TEKS BACAAN>
##########
(Pengaturan Pergub Arak Bali Merupakan Kebijakan Genius Gubernur Bali)
Gubernur Bali Wayan Koster telah menetapkan peringatan "Hari Arak Bali" Yang akan diperingati setiap tanggal 29 Januari (ditetapkan dengan Surat Keputusan Gubernur Bali Nomor 929/03-I/HK/2022). Penetapan Hari Arak Bali ini menuai pro dan kontra di kalangan masyarakat. Masyarakat yang kontra melihat kebijakan ini adalah kebijakan yang tak terlalu penting untuk diatur. Selain itu perayaan memperingati hari arak Bali cenderung lebih memberikan kesan negatif dari pada kesan positifnya. Arak (atau dalam tulisan ini arak Bali) selalu identik dengan minuman beralkohol yang tentunya memberikan dampak negatif bagi kesehatan. Selain kesehatan, terkadang minuman beralkohol juga berujung pada kondisi keamanan, ketertiban dan tingkat kriminalitas di masyarakat.
##########
Entri anotasi bentuk
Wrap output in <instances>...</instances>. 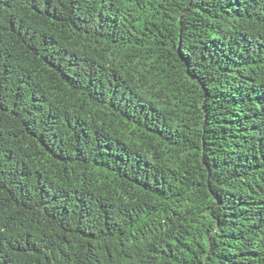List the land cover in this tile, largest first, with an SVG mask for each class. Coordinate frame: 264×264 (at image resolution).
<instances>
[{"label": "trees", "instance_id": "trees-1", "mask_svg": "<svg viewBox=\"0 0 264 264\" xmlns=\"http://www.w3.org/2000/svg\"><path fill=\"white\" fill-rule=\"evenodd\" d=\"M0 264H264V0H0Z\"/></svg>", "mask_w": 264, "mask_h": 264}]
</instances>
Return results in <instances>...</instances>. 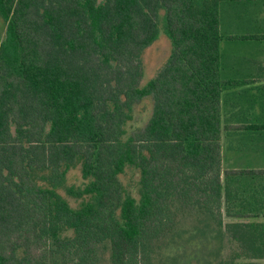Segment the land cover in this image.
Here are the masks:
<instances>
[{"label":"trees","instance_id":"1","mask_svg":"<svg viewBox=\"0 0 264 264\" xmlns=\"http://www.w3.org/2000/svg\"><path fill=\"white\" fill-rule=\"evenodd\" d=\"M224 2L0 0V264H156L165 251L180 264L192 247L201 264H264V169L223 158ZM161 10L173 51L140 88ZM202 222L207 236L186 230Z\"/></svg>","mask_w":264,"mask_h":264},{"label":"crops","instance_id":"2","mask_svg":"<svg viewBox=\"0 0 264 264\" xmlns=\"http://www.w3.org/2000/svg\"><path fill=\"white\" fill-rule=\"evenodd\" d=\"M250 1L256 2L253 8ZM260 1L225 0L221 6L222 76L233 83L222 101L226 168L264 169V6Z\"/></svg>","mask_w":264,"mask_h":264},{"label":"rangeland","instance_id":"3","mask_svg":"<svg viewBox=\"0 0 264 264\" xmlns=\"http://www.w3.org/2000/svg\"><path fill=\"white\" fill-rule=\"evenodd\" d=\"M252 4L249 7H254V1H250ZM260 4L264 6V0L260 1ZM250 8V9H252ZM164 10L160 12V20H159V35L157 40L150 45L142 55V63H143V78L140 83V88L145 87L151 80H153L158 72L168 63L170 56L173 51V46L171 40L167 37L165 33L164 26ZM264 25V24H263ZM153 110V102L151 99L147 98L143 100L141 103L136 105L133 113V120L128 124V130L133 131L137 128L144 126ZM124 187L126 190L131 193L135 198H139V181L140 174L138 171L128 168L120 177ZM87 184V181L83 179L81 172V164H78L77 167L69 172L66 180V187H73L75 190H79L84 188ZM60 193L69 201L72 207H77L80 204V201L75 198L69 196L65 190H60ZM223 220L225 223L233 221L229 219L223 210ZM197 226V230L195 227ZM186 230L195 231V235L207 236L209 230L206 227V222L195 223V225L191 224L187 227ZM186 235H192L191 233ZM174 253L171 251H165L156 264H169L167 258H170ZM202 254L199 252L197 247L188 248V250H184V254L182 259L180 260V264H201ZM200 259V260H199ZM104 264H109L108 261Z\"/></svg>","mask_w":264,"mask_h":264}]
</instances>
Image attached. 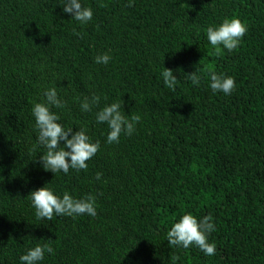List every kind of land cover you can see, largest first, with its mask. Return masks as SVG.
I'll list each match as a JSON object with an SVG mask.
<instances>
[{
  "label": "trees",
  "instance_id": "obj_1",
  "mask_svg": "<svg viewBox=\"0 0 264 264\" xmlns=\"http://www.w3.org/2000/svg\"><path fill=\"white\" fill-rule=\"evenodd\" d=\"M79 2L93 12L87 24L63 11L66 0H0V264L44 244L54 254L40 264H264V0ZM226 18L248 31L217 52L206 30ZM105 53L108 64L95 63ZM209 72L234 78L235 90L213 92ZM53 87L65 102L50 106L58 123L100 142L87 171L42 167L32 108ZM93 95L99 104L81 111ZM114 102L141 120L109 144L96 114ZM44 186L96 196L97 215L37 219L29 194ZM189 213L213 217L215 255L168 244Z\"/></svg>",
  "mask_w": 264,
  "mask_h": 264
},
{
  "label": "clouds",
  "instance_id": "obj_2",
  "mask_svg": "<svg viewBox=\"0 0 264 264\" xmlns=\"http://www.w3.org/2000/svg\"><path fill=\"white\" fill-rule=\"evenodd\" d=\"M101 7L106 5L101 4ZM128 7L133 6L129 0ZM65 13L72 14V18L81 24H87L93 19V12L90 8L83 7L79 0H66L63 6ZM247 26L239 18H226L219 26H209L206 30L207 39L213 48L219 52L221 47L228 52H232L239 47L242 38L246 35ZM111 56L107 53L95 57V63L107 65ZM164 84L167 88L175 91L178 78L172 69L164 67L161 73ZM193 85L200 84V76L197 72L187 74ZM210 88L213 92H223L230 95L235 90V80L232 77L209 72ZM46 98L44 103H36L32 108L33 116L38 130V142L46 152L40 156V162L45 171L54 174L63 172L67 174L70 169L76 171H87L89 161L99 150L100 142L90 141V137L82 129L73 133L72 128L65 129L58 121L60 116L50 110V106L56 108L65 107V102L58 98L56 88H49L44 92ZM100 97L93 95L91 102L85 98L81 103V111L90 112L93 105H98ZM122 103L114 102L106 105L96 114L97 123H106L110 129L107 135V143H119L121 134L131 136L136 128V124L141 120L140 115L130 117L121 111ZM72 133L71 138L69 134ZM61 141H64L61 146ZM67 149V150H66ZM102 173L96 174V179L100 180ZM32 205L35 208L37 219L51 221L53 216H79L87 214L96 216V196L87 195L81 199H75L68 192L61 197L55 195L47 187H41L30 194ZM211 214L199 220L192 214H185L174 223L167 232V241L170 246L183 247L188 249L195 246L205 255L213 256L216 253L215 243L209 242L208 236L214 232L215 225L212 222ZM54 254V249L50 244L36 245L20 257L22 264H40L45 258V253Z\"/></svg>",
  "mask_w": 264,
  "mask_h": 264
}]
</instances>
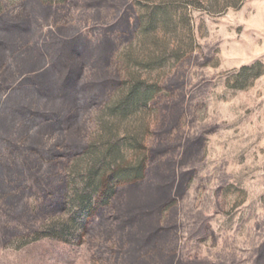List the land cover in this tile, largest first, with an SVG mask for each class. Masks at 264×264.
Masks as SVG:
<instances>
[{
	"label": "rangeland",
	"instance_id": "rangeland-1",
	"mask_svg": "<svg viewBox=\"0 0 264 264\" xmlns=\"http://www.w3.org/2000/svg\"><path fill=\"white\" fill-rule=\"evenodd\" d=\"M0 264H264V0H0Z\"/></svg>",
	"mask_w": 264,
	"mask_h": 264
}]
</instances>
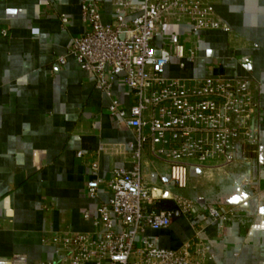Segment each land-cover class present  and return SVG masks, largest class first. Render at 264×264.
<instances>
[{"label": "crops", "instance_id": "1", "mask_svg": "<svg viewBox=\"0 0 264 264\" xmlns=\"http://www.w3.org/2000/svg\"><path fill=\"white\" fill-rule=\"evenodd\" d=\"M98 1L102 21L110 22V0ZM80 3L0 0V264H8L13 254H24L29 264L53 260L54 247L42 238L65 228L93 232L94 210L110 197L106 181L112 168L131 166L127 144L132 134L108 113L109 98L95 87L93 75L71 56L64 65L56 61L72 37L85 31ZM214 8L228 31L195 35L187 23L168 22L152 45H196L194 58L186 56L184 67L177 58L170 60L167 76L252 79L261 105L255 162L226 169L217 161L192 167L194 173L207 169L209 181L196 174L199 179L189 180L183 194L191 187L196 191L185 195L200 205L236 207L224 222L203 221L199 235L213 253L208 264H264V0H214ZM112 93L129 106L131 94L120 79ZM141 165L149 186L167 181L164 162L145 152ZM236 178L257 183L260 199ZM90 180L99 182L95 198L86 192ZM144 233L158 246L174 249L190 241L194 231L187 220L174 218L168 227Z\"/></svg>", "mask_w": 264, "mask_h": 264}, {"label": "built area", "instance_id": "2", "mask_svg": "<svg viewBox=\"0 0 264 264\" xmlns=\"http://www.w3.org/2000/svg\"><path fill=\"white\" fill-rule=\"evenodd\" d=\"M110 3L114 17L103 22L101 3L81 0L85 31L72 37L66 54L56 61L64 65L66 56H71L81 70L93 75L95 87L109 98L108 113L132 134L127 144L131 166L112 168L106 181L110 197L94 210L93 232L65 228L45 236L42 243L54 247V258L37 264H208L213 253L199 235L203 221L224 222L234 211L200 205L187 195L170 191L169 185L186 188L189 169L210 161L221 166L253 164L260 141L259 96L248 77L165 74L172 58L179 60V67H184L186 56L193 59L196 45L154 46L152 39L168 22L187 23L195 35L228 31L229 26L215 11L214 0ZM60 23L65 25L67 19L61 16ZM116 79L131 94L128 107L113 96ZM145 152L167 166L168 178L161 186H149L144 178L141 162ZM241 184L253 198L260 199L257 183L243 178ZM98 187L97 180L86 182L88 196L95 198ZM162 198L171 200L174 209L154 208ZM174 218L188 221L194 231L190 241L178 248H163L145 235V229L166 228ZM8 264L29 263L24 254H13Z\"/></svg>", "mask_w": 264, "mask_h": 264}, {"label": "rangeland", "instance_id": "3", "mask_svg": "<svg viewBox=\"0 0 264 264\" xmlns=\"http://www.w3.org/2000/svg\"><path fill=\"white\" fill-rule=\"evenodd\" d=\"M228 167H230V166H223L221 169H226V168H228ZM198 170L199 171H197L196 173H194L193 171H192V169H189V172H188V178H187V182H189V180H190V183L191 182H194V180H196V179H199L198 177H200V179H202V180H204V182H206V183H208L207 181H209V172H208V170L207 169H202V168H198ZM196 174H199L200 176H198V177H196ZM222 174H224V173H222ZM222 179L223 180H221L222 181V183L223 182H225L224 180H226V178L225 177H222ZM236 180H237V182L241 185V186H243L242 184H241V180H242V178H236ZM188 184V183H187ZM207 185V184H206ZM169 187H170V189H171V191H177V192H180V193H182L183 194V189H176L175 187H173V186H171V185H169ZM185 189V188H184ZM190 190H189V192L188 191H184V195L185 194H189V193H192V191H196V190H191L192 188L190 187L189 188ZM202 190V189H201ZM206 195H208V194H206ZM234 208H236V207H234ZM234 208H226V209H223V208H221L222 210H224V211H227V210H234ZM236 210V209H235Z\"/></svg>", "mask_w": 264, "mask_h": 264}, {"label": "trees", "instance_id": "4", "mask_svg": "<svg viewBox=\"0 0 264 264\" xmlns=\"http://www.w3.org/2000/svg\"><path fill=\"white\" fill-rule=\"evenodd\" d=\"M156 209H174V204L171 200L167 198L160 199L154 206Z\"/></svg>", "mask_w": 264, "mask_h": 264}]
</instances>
##########
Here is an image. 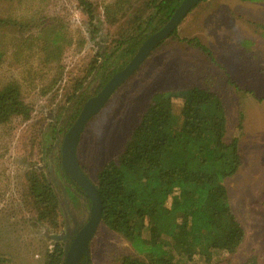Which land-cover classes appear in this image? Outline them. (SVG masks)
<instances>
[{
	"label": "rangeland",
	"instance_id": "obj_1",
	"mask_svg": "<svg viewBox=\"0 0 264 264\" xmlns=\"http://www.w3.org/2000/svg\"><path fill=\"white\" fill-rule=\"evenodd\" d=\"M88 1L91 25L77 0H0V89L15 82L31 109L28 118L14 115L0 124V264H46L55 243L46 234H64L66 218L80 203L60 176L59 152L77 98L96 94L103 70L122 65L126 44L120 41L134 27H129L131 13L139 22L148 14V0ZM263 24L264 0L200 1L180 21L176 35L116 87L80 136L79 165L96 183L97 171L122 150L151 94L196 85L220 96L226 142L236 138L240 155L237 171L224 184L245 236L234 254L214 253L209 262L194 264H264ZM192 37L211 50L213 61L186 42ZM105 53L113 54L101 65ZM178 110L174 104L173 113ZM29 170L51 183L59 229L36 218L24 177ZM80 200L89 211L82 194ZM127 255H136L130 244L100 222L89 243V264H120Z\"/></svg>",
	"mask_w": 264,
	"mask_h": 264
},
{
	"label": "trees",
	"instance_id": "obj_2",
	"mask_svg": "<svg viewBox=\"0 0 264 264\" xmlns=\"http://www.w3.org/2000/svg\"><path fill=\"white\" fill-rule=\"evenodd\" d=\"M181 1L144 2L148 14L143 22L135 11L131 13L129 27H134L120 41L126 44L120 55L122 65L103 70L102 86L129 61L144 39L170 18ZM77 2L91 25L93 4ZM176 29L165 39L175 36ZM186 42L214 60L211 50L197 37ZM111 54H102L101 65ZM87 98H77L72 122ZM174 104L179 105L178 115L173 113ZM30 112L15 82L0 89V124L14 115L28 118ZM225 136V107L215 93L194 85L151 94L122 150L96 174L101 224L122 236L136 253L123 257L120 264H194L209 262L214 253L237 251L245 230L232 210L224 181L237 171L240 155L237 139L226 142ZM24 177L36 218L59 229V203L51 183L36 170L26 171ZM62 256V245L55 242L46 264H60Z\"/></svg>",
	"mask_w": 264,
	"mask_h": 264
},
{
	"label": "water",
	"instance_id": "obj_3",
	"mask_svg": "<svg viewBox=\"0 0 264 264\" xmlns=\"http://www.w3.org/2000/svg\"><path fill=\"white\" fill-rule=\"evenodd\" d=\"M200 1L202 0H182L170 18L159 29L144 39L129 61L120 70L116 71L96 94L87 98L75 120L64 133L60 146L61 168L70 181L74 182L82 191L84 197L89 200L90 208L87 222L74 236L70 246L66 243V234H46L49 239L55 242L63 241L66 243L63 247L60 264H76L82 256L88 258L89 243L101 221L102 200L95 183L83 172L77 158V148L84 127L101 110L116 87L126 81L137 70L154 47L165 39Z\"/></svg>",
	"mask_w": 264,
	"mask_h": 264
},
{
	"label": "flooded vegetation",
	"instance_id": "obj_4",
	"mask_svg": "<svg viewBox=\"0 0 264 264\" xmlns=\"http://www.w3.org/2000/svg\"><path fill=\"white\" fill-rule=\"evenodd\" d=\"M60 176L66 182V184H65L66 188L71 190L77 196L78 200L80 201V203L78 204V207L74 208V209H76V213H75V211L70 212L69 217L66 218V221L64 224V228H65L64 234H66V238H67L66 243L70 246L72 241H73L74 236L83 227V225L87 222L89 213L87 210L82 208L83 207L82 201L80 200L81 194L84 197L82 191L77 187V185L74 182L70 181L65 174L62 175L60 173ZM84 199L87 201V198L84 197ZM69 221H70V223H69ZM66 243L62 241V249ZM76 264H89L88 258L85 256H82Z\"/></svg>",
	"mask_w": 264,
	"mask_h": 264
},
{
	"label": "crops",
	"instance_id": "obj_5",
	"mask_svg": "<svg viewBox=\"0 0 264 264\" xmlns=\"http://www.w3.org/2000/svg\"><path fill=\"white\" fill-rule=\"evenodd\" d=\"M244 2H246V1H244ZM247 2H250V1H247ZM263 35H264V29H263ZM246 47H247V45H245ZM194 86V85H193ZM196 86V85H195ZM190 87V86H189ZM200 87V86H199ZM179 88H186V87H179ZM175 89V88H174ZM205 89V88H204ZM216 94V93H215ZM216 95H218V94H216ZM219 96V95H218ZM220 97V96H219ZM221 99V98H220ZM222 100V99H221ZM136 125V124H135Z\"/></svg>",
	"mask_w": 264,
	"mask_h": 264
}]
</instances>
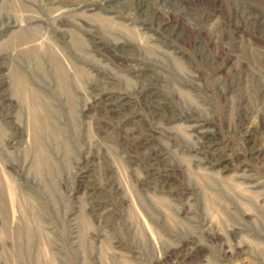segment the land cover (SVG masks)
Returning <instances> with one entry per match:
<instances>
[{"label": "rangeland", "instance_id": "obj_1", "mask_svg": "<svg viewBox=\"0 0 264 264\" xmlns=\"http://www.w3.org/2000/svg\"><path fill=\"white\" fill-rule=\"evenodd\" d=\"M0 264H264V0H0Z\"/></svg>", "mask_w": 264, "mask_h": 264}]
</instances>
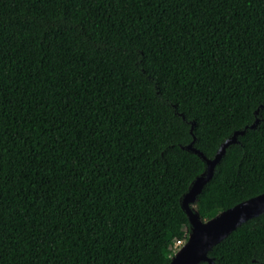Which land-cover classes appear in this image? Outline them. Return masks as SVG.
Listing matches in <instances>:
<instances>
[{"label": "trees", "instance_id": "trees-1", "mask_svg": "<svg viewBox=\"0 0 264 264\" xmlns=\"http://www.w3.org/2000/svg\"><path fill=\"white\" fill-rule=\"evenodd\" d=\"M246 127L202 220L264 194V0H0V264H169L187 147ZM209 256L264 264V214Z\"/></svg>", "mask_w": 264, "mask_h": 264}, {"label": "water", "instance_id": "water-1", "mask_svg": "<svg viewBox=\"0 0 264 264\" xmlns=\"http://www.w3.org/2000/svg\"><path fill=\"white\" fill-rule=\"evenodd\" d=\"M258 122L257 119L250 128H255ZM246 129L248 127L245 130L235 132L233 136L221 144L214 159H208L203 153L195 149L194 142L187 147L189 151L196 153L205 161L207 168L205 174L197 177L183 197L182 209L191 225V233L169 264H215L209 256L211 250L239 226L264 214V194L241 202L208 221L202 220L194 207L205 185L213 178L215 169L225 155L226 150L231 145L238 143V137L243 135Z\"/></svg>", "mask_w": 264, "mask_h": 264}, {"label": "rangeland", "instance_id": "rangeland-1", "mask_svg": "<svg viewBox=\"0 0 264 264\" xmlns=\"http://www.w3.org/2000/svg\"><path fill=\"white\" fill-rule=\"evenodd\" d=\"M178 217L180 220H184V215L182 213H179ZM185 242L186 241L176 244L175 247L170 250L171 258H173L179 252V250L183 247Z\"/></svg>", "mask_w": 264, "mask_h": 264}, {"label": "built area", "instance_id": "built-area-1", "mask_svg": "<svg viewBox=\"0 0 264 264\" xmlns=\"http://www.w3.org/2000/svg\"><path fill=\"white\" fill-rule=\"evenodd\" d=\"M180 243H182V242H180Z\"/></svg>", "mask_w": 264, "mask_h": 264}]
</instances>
##########
SOAL TERTULIS> Salin tanpa perubahan bagian teks tentang Hari Arak Bali di atas, mulai dari kata-kata yang memuat "Gubernur Bali Wayan" sampai dengan "kriminalitas di masyarakat.".

PENYELESAIAN>
Gubernur Bali Wayan Koster telah menetapkan peringatan "Hari Arak Bali" Yang akan diperingati setiap tanggal 29 Januari (ditetapkan dengan Surat Keputusan Gubernur Bali Nomor 929/03-I/HK/2022). Penetapan Hari Arak Bali ini menuai pro dan kontra di kalangan masyarakat. Masyarakat yang kontra melihat kebijakan ini adalah kebijakan yang tak terlalu penting untuk diatur. Selain itu perayaan memperingati hari arak Bali cenderung lebih memberikan kesan negatif dari pada kesan positifnya. Arak (atau dalam tulisan ini arak Bali) selalu identik dengan minuman beralkohol yang tentunya memberikan dampak negatif bagi kesehatan. Selain kesehatan, terkadang minuman beralkohol juga berujung pada kondisi keamanan, ketertiban dan tingkat kriminalitas di masyarakat.